Im Wege steht der gut gemeinten Förderung, wie die "Abschlag-Schule" oder ähnliche Aktionen, dass "die Kinder, die dann beim Golf hängenbleiben, aus privilegiertem Elternhaus stammen. Da fehlt dann der letzte Druck von innen. Zum Talent müssen andere Sachen kommen: Arbeit, Ernährung, Fleiß. Wenn ich nicht unbedingt muss, warum soll ich zwei Stunden im kalten Regen Bälle abschlagen und hinterher auch noch einsammeln? Aber so schult man den Charakter und die Willenskraft. Aber wenn ich satt und zufrieden bin, werde ich diese Hürde kaum überspringen", sagt Quirmbach.

So und nicht anders hat aber Bernhard Langer selbst den Grundstein gelegt und ist aus einfachen familiären Verhältnissen durch seine sportliche Leistung zum Superstar aufgestiegen.
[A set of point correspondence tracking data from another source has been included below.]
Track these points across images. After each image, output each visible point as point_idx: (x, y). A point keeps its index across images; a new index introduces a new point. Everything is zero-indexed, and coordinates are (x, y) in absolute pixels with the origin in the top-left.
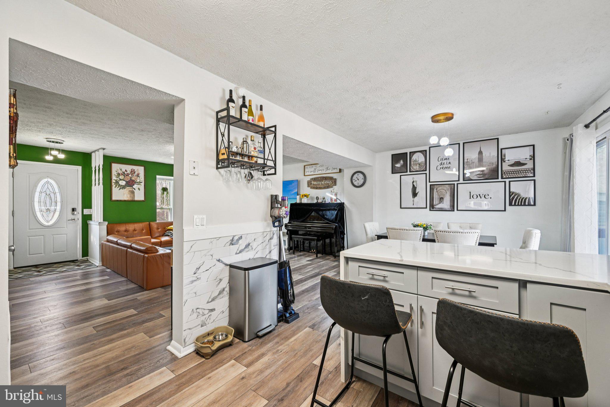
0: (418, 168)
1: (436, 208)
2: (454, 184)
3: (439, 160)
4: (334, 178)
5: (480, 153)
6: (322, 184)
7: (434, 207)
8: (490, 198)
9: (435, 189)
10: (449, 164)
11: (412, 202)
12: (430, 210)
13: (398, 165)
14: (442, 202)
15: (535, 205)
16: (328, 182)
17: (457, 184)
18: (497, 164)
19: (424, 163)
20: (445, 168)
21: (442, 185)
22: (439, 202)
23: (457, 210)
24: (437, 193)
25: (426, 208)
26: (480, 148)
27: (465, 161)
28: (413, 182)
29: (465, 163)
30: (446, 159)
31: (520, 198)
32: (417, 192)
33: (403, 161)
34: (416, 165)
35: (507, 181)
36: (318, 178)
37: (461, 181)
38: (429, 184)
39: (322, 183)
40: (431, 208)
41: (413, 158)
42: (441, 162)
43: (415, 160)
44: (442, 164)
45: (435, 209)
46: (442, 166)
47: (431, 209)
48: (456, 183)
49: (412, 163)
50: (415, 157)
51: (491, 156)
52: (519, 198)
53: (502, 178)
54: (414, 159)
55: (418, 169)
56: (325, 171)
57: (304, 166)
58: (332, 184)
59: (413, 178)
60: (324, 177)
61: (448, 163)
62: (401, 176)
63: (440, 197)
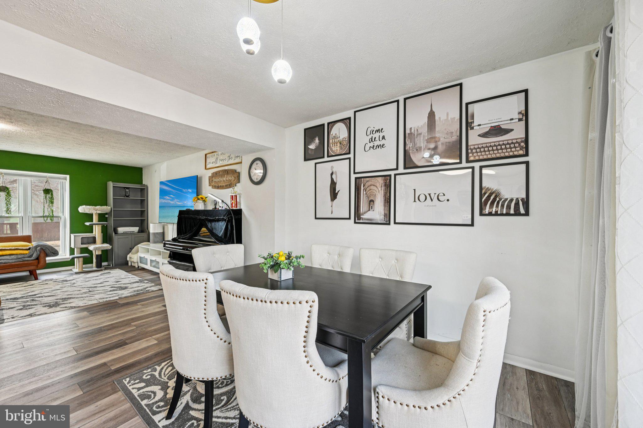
0: (338, 149)
1: (363, 218)
2: (390, 176)
3: (368, 133)
4: (237, 171)
5: (432, 115)
6: (224, 181)
7: (361, 218)
8: (446, 200)
9: (362, 185)
10: (383, 139)
11: (331, 208)
12: (355, 223)
13: (312, 147)
14: (372, 208)
15: (527, 214)
16: (230, 178)
17: (395, 175)
18: (458, 134)
19: (347, 140)
20: (376, 146)
21: (373, 178)
22: (368, 209)
23: (395, 223)
24: (364, 192)
25: (349, 218)
26: (431, 105)
27: (408, 131)
28: (332, 174)
29: (407, 135)
30: (378, 131)
31: (500, 199)
32: (337, 192)
33: (319, 139)
34: (336, 145)
35: (477, 165)
36: (219, 172)
37: (401, 170)
38: (353, 176)
39: (224, 179)
40: (356, 219)
41: (331, 134)
42: (370, 137)
43: (334, 137)
44: (372, 140)
45: (361, 221)
46: (372, 144)
47: (357, 221)
48: (392, 173)
49: (331, 141)
50: (334, 131)
51: (449, 119)
52: (498, 199)
53: (468, 161)
54: (334, 135)
55: (338, 152)
56: (227, 161)
57: (206, 155)
58: (235, 180)
59: (332, 167)
60: (226, 170)
61: (381, 139)
62: (316, 164)
63: (370, 199)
Dass eines Tages doch der Sohn des Briefträgers zum sportlichen Club-Idol wird, hält der ehemalige Landestrainer auch für ausgeschlossen. "Machen wir uns doch nichts vor: Die Hemmschwelle ist doch riesengroß", weiß Quirmbach aus eigenem Erleben auf seiner idyllischen Anlage in Semlin am See zu beurteilen. "Kinder, deren Eltern nicht im Klubhaus verkehren, fühlen sich hier einfach nicht wohl", daher sieht er in dem ganzen Gerede von der Öffnung der Klubs für jedermann keinen realen Hintergrund. "Wir werden in Deutschland keinen neuen Bernhard Langer bekommen", legt sich Stefan Quirmbach kategorisch fest. Weil man aber nie nie sagen sollte, macht er eine kleine Einschränkung: "Jedenfalls wird es keinen geben, den das System unseres Golf-Verbandes hervorbringt. Wenn, dann ist es ein Individualist, der neben der Förderung auftaucht." So wie einst Bernhard Langer.